4. Comparison with other models

In [16]:
def fit_logistic_plot(x_train, x_test, y_train, y_test, C, ax):
    logreg = LogisticRegression(C=C)
    logreg.fit(x_train, y_train)
    test_score = logreg.score(x_test, y_test)
    train_score = logreg.score(x_train, y_train)
    ax = plot_decision_boundary(x_train, y_train, logreg, 'Logistic Regression, C = ' + str(C) + ', train acc = ' + str(train_score) + ', test acc = ' + str(test_score), ax, bounds=(0, 1), poly_flag=False)
    return ax

fig, ax = plt.subplots(1, 3, figsize = (20, 5))

ax[0] = fit_logistic_plot(x_train, x_test, y_train, y_test, 0.01, ax[0])
ax[1] = fit_logistic_plot(x_train, x_test, y_train, y_test, 1, ax[1])
ax[2] = fit_logistic_plot(x_train, x_test, y_train, y_test, 10000, ax[2])

    
plt.show()

Adjusting the margin-accuracy trade-off in SVM and the $\ell_2$ regularization parameter in logistic regression produce similar decision boundaries for Dataset 2. In this sense, considering the margin when training the model is another form of regularization.

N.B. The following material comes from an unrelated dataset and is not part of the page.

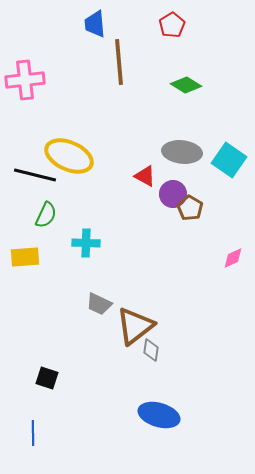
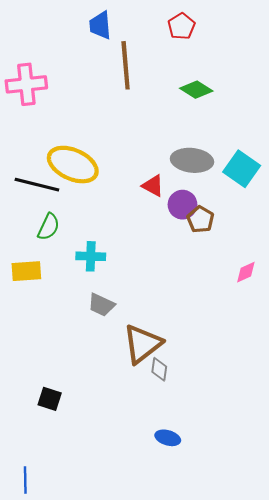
gray trapezoid: (99, 304) -> (101, 305), moved
blue ellipse: (159, 415) -> (168, 438), size x0.6
blue line: (33, 433) -> (25, 480), moved

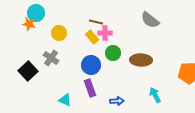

Other dimensions along which we can compare SVM with logistic regression:

  1. training time
  2. time to classify a single test data point
  3. space complexity, when we store each 'model' what do we need to store?
  4. ease of updating model, when the training data set changes slightly, how easy is it to retrain each model?